EXERCISE DATA START

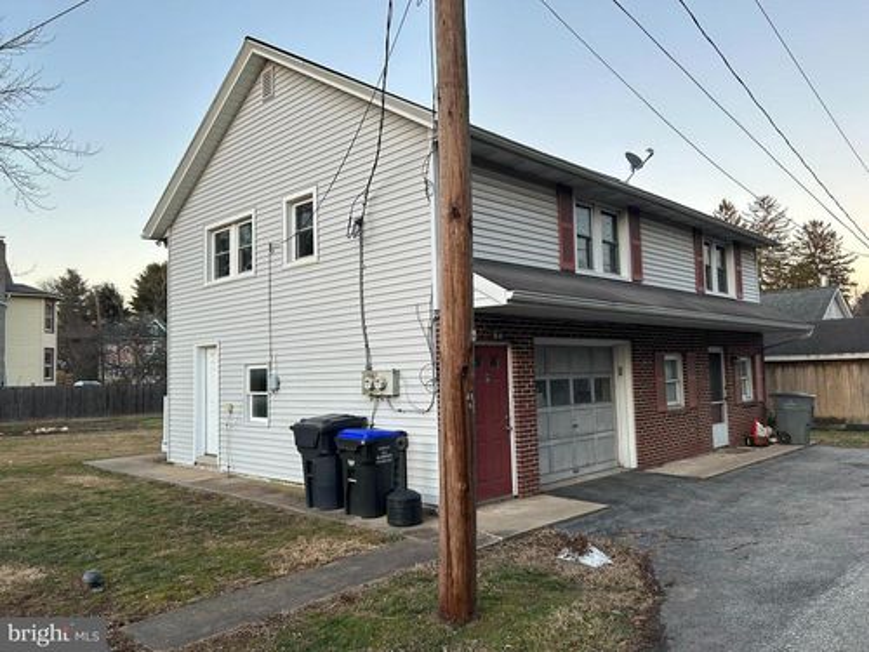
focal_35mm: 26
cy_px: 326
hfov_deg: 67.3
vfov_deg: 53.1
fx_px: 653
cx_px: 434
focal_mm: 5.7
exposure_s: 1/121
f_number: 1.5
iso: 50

EXERCISE DATA END
EXERCISE DATA START

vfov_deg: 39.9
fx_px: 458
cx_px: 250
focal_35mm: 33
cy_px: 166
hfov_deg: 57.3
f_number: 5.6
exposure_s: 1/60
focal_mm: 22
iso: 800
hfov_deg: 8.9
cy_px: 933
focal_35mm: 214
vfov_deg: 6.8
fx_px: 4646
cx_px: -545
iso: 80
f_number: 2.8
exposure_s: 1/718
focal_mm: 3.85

EXERCISE DATA END
EXERCISE DATA START

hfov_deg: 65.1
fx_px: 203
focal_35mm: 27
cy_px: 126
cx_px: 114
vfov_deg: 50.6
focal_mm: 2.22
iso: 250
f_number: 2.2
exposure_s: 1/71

EXERCISE DATA END

AIM OF THE TASK:
Looking at the data above, return every line from the one with "focal_35mm: 214" down to the one with "focal_mm: 3.85", exactly and inclusively.

RESPONSE TO THIS TASK:
focal_35mm: 214
vfov_deg: 6.8
fx_px: 4646
cx_px: -545
iso: 80
f_number: 2.8
exposure_s: 1/718
focal_mm: 3.85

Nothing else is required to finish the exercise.